I'm trying to start learning about manifold through Loring Tu's book. However, the first result has me somewhat confused. I was for the most part able to follow Lemma 1.4 which proves Taylor's theorem with remainder. However, I am confused as to how Tu was able to easily conclude $g_i(x)$ is in $C^\infty(U)$. Looking at its definition (see picture), it isn't clear to me why this is immediate true. The outer integral "blocking" the smooth function $f$ is what concerns me.
I am convinced from equation 1.1 $$ f(x) = f(p) + \sum (x^i - p^i) g_i(x) $$ that the mixed partials of $g_i(x)$ must exist otherwise $f$ would not be in $C^\infty$. But, why must these mixed partials be continuous over $U$? After all, aren't there examples of partials existing at a point while not being continuous?
I convinced myself that $g_i(x)$ is in fact in $C^\infty$ over $U$. The basic strategy I used involved first thinking about $\frac{\partial g_i}{\partial x^j}(x)$ which by Leibniz integral rule is $\int_0^1 \frac{\partial f}{\partial x^j \partial x^i}(p + t(x-p))dt$. Because $f$ is in $C^\infty$ over $U$, the integrand is also in $C^\infty$ over $U$. By repeatedly taking partial derivatives of $g_i$ and using Leibniz rule, we get a function of the form $G(x) = \int_0^1 F(p + t(x-p))dt$ where $F$ is in $C^\infty$ over $U$. By showing that $G(x)$ is continuous over $U$, it would effectively be proven that $g_i$ and all its mixed partials exist and are continuous over $U$.
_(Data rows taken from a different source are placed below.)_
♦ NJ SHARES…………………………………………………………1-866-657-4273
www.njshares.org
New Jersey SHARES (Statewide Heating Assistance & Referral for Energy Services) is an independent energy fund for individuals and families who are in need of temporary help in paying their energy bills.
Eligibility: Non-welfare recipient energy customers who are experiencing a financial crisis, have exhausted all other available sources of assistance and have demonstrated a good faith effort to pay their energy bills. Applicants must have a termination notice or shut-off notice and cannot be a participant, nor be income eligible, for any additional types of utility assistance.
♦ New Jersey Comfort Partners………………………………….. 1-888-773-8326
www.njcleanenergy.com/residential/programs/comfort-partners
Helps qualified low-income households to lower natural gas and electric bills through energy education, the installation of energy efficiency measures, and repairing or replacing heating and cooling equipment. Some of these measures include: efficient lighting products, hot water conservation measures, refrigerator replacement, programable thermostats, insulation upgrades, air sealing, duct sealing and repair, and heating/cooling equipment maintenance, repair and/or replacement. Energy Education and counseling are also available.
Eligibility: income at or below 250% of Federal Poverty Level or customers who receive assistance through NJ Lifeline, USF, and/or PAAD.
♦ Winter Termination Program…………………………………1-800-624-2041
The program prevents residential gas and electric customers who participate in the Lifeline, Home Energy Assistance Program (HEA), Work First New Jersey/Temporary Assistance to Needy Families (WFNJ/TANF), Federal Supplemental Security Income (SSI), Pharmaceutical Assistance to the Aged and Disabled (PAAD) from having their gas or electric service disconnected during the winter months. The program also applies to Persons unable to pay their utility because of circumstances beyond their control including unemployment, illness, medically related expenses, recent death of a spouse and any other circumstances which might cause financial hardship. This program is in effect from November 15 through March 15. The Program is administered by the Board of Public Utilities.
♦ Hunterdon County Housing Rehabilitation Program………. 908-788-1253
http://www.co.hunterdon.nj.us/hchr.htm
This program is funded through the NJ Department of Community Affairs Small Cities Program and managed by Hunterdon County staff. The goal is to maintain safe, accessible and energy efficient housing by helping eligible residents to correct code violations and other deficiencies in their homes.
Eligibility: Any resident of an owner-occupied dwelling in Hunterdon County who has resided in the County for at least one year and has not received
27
Consider forming a closed box $B = [a_1, a_1'] \times \ldots \times [a_n, a_n']$ around $x \in U$, which exists as $U$ is open. Then form a "cone" $K = \{p + \lambda(b - p) \vert b \in B, \lambda \in [0,1]\}$ which lies entirely in $U$ as $U$ is star-shaped. The set $K$ is closed and bounded and thus compact. Because $F$ is continuous over $U$, $F$ is continuous over the compact set $K \subseteq U$ and is thus uniformly continuous over $K$.
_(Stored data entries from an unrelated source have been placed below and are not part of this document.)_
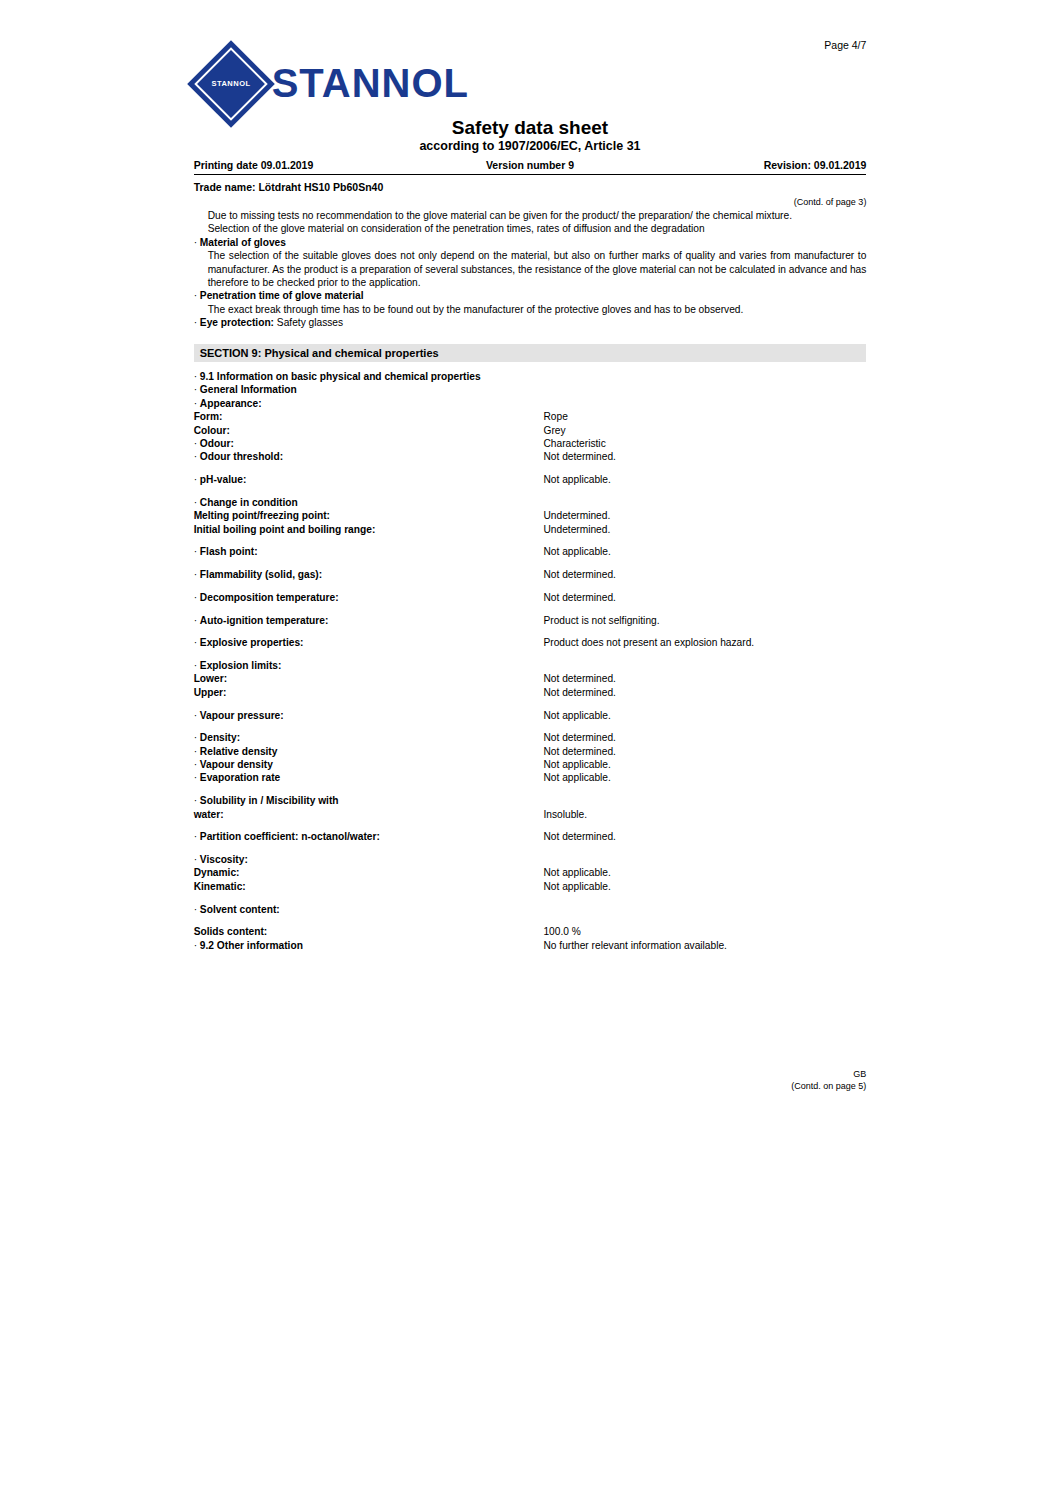Page 4/7
STANNOL
STANNOL
Safety data sheet
according to 1907/2006/EC, Article 31
Printing date 09.01.2019
Version number 9
Revision: 09.01.2019
Trade name: Lötdraht HS10 Pb60Sn40
(Contd. of page 3)
Due to missing tests no recommendation to the glove material can be given for the product/ the preparation/ the chemical mixture.
Selection of the glove material on consideration of the penetration times, rates of diffusion and the degradation
Material of gloves
The selection of the suitable gloves does not only depend on the material, but also on further marks of quality and varies from manufacturer to manufacturer. As the product is a preparation of several substances, the resistance of the glove material can not be calculated in advance and has therefore to be checked prior to the application.
Penetration time of glove material
The exact break through time has to be found out by the manufacturer of the protective gloves and has to be observed.
Eye protection: Safety glasses
SECTION 9: Physical and chemical properties
| 9.1 Information on basic physical and chemical properties | |
| General Information | |
| Appearance: | |
| Form: | Rope |
| Colour: | Grey |
| Odour: | Characteristic |
| Odour threshold: | Not determined. |
| pH-value: | Not applicable. |
| Change in condition | |
| Melting point/freezing point: | Undetermined. |
| Initial boiling point and boiling range: | Undetermined. |
| Flash point: | Not applicable. |
| Flammability (solid, gas): | Not determined. |
| Decomposition temperature: | Not determined. |
| Auto-ignition temperature: | Product is not selfigniting. |
| Explosive properties: | Product does not present an explosion hazard. |
| Explosion limits: | |
| Lower: | Not determined. |
| Upper: | Not determined. |
| Vapour pressure: | Not applicable. |
| Density: | Not determined. |
| Relative density | Not determined. |
| Vapour density | Not applicable. |
| Evaporation rate | Not applicable. |
| Solubility in / Miscibility with | |
| water: | Insoluble. |
| Partition coefficient: n-octanol/water: | Not determined. |
| Viscosity: | |
| Dynamic: | Not applicable. |
| Kinematic: | Not applicable. |
| Solvent content: | |
| Solids content: | 100.0 % |
| 9.2 Other information | No further relevant information available. |
GB
(Contd. on page 5)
Uniform continuity over $K$ implies that $$ \begin{align*} | G(x + \Delta x) - G(x) | &= \left \vert \int_0^1 F(p + t(x + \Delta x - p)) - F(p + t(x - p)) dt \right \vert \\ &\leq \int_0^1 | F(p + t(x + \Delta x - p)) - F(p + t(x - p))| dt \end{align*} $$ can be made arbitrarily small so long as $\Delta x$ has sufficiently small length proving continuity at $x$.